• **Belge bölümü**
====
Geçmişte Dünyamıza uzaylılar uğramış mıdır bilmiyorum AMA gördüğüm kadarıyla Sitchin veya Daniken gibi adamların önümüze koydukları (sözde) kanıtlar insanları yanıltıyor. Bazı antik kalıntıları bilerek yada bilmeyerek çarpıtıyorlar. Gereken cevapların verilmesi için bu blogu düzenlemeye karar verdim. Blogun diğer bir hedefi de vahyin delillerini ortaya koymak ve iftiralara cevap vermektir.
Antik Mısırda Korindon Kullanımının Kanıtları (Granit Kesme Teknolojisi)
Eski Mısırlıların graniti nasıl kestikleri ve deldikleri konusunda Denys Stocks 'un yapmış olduğu deneyler önemlidir. Bu deneylerde granitin bakır ve kum ile kesilebileceği gösterilmişti. Aşağıdaki kısa video da Denys Stock 'un deneylerinden alıntılar eşliğinde gerekli açıklamalar yapılmıştır. Yazımızın konusu "korindon" olmasına rağmen öncelikle Denys Stock'un deneylerini hatırlatmada fayda görüyorum. Bu deneyler hakkında hiçbir ön bilgiye sahip olmayan okuyucuların yazıya devam etmeden önce videoyu izlemesini özellikle rica ediyorum.
Testere İzleri ve Korindon İddiası
"Uzun zamandır jeologlar tarafından Mısır'da bulunan en sert aşındırıcının, büyük ölçüde kuvars parçacıklarından oluşan, çöl kumu olduğu düşünülüyordu (Kuvars için Mohs sertliği 7).
Ancak bazı sondaj deliklerindeki yivlerin(grooves) şekli, delme için kullanılan aşındırıcının kumdan daha sert ve kaba olduğunu düşündürür: yivlerin kenarları pürüzlüdür ve yüzey genel olarak oldukça pürüzlüdür (Şekil 3). Deneyler, kum süspansiyonunun yivlerin kenarlarını ve bir sondaj deliğinin iç yüzeyini daha pürüzsüz hale getirdiğini göstermektedir." (kaynak: https://antropogenez.ru/drilling/)
Figure 3 — A bow drill in an ancient Egyptian image
Aşağıdaki silindir konumuzu ilgilendiren değerli bir arkeolojik buluntudur. William Matthew Flinders Petrie tarafından bulunmuştur. Bir granit bloğunda delik açıldıktan sonra geriye kalan artık nesnedir. Binlerce yıllık bu artık nesnenin üzerindeki izler Antik Mısırlıların Graniti delme işlemini nasıl gerçekleştirdiği hakkında bize ip ucu vermektedir.
Aşağıda Petrie'nin bulduğu silindirin üzerindeki binlerce yıllık yivler(sol taraftaki) ile modern deneylerden birisinde elde edilmiş yivler (sağdaki) karşılaştırılmıştır.
Aralında Petrie'nin de olduğu bazı bilim insanları deneylerde oluşan yivlerle arkeolojik buluntular üzerindeki yivleri kıyaslayarak Antik Mısırlıların sadece kuvars kumunu değil korindon gibi daha sert aşındırıcıları da kullandıklarını iddia etmişlerdi.
====
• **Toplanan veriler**
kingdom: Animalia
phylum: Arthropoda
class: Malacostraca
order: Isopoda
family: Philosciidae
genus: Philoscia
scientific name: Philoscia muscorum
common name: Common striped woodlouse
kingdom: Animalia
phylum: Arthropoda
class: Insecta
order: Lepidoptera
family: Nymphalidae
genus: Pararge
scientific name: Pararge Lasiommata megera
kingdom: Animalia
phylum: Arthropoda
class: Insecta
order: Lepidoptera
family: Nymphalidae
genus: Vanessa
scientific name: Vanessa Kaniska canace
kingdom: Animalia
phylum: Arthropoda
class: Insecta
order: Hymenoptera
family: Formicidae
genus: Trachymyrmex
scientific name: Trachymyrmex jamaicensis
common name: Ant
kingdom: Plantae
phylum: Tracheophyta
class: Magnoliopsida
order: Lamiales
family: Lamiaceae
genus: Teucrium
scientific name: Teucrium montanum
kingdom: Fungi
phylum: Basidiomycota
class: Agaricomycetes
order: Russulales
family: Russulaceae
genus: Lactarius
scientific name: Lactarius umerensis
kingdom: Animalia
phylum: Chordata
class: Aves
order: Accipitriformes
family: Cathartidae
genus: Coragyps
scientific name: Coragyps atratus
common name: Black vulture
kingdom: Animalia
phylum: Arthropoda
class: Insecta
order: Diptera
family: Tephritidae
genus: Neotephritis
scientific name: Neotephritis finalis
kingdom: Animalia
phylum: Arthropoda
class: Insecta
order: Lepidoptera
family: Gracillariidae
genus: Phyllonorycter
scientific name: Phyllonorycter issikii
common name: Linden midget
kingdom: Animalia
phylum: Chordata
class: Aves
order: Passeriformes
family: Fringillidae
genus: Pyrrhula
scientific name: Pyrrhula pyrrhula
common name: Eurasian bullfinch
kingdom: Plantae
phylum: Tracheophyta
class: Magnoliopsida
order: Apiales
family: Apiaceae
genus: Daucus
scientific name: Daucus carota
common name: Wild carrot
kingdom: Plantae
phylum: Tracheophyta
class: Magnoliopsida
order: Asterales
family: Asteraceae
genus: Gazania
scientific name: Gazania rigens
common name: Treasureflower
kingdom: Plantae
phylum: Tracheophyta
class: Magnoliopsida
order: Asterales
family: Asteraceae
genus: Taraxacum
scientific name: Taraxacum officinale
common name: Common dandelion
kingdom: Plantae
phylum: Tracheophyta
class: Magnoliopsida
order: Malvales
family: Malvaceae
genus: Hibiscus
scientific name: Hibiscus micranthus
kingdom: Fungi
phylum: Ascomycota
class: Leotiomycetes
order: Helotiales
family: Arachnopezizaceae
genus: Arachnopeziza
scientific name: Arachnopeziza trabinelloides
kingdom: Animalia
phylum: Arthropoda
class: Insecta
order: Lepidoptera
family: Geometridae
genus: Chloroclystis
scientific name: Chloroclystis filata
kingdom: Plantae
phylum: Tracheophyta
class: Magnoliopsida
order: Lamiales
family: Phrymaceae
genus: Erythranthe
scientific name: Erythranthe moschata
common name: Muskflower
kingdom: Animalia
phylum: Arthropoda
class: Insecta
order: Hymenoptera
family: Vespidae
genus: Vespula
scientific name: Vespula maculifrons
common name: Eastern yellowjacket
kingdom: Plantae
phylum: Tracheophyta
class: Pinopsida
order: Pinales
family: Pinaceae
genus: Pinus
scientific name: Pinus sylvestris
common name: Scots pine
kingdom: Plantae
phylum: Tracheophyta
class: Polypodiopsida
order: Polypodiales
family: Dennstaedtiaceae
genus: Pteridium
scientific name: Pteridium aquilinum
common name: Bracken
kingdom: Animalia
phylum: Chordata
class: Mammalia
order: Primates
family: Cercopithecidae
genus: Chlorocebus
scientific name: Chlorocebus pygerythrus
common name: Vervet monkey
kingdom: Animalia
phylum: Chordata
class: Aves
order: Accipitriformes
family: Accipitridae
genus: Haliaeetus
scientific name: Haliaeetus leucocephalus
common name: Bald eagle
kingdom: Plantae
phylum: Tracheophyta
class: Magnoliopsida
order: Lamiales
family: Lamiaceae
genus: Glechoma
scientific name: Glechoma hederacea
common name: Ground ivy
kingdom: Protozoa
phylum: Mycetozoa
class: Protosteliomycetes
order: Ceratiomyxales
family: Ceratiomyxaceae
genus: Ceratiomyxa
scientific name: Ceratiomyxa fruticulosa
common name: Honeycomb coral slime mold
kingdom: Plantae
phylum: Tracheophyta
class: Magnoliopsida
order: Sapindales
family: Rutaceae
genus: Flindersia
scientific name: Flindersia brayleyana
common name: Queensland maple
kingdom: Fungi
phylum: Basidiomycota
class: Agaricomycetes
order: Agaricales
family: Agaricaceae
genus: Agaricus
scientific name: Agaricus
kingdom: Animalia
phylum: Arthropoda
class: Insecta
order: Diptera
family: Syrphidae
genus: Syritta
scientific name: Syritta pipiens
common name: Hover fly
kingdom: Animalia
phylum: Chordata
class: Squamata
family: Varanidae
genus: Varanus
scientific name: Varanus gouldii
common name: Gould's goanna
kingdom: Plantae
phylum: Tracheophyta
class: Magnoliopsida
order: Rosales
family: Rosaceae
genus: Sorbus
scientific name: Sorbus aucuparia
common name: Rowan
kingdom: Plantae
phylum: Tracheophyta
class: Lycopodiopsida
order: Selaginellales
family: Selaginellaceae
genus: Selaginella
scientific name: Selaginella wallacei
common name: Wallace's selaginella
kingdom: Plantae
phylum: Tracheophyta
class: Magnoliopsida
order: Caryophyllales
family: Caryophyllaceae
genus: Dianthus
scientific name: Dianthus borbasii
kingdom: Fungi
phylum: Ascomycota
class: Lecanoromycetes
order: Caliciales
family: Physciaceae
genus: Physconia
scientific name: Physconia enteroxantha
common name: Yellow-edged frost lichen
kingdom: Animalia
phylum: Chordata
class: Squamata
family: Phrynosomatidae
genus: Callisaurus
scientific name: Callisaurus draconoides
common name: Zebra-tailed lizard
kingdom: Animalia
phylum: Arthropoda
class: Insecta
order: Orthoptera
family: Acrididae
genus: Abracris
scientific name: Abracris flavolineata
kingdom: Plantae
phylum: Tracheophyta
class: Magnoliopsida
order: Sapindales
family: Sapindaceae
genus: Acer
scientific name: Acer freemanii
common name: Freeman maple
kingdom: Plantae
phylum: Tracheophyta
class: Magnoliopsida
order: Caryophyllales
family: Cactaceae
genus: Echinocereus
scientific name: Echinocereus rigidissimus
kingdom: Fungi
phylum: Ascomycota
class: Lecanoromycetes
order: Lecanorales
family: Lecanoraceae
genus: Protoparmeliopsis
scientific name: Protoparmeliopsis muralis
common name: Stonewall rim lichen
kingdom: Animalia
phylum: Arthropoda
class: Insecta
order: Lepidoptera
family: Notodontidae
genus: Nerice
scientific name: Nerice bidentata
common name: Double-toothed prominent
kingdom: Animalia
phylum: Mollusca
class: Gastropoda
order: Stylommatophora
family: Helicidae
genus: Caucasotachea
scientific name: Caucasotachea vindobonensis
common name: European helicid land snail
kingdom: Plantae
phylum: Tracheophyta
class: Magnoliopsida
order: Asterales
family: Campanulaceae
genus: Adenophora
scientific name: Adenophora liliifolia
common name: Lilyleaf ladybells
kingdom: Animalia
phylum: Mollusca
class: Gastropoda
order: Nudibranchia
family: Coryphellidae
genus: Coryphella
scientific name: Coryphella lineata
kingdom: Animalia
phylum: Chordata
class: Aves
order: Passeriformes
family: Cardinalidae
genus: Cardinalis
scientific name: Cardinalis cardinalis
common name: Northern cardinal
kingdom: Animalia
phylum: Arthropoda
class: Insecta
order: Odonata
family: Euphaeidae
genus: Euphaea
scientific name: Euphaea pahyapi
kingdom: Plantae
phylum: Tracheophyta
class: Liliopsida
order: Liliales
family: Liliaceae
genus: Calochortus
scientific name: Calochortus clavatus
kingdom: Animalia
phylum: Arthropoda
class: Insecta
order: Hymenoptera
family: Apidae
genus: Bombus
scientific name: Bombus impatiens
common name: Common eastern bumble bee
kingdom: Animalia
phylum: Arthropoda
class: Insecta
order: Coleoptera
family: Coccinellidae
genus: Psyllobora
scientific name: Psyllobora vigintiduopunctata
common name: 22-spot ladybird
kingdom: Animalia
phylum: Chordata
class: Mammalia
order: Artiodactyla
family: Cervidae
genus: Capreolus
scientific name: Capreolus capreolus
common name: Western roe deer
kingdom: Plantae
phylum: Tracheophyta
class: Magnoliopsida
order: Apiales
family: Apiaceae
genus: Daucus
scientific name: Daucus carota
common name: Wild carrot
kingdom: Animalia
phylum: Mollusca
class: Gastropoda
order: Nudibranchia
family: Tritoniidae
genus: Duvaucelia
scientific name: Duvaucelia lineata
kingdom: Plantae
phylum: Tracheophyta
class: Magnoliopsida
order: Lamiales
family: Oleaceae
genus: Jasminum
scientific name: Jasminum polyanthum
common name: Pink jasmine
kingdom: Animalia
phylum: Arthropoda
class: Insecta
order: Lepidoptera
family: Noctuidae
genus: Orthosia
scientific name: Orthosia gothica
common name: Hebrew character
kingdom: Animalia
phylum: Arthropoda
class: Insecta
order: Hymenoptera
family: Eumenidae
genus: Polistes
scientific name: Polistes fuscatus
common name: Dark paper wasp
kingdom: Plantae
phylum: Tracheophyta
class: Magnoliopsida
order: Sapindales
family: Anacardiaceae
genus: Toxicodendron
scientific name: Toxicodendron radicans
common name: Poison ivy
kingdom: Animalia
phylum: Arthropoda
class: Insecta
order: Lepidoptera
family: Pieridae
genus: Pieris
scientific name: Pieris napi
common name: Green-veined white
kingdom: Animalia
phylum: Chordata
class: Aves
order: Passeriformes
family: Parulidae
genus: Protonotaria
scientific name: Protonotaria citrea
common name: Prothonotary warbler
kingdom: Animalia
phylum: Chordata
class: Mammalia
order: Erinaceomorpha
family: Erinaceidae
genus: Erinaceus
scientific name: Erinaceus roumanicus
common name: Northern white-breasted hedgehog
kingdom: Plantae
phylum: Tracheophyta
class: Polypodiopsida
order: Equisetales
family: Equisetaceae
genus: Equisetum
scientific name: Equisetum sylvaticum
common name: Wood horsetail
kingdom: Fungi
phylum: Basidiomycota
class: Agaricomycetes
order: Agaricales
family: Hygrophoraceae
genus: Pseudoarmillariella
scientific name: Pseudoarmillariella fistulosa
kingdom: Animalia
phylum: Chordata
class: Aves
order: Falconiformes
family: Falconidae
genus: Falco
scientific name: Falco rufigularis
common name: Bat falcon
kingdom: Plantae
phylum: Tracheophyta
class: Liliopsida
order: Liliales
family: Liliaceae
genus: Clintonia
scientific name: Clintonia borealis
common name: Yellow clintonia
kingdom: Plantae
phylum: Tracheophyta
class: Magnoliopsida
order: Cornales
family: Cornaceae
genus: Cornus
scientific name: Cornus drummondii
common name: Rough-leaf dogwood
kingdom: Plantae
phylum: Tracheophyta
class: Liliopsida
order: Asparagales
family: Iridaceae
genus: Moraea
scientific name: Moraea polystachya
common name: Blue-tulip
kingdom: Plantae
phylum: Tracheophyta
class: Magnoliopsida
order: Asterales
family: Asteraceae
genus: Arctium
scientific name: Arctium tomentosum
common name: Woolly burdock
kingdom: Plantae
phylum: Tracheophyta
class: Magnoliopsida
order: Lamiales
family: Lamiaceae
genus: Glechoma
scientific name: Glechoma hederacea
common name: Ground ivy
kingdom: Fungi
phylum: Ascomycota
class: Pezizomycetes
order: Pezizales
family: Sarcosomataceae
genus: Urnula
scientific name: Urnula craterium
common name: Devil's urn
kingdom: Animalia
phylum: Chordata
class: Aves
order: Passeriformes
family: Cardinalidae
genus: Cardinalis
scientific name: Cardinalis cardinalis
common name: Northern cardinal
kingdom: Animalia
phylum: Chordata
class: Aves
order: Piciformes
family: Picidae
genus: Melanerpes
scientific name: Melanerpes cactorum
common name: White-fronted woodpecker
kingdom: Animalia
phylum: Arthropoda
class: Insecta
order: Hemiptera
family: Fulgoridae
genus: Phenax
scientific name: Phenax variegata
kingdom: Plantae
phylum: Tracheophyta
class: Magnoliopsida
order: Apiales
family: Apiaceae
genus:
====
• **Yapılacak işler**
1/ Granit kesme üzerine olan yazıya göre aşağıdaki soruları yanıtlayın.
(a) Deneylerde granitin hangi iki malzemeyle kesilebileceği gösterilmiştir?
(b) Kuvars için verilen Mohs sertliği kaçtır?
(c) Granit bloğundan artakalan silindiri kim bulmuştur?
2/ Listede "common name: Vervet monkey" içeren satırla başlayıp "genus: Flindersia" içeren satırla biten bölümü, iki uç satır da dahil olmak üzere, olduğu gibi yeniden yazın.
Bu listenin yazıyla hiçbir ilgisi yoktur.

• **Yanıtlar**
1/
(a) Bakır ve kum
(b) 7
(c) William Matthew Flinders Petrie

2/
common name: Vervet monkey
kingdom: Animalia
phylum: Chordata
class: Aves
order: Accipitriformes
family: Accipitridae
genus: Haliaeetus
scientific name: Haliaeetus leucocephalus
common name: Bald eagle
kingdom: Plantae
phylum: Tracheophyta
class: Magnoliopsida
order: Lamiales
family: Lamiaceae
genus: Glechoma
scientific name: Glechoma hederacea
common name: Ground ivy
kingdom: Protozoa
phylum: Mycetozoa
class: Protosteliomycetes
order: Ceratiomyxales
family: Ceratiomyxaceae
genus: Ceratiomyxa
scientific name: Ceratiomyxa fruticulosa
common name: Honeycomb coral slime mold
kingdom: Plantae
phylum: Tracheophyta
class: Magnoliopsida
order: Sapindales
family: Rutaceae
genus: Flindersia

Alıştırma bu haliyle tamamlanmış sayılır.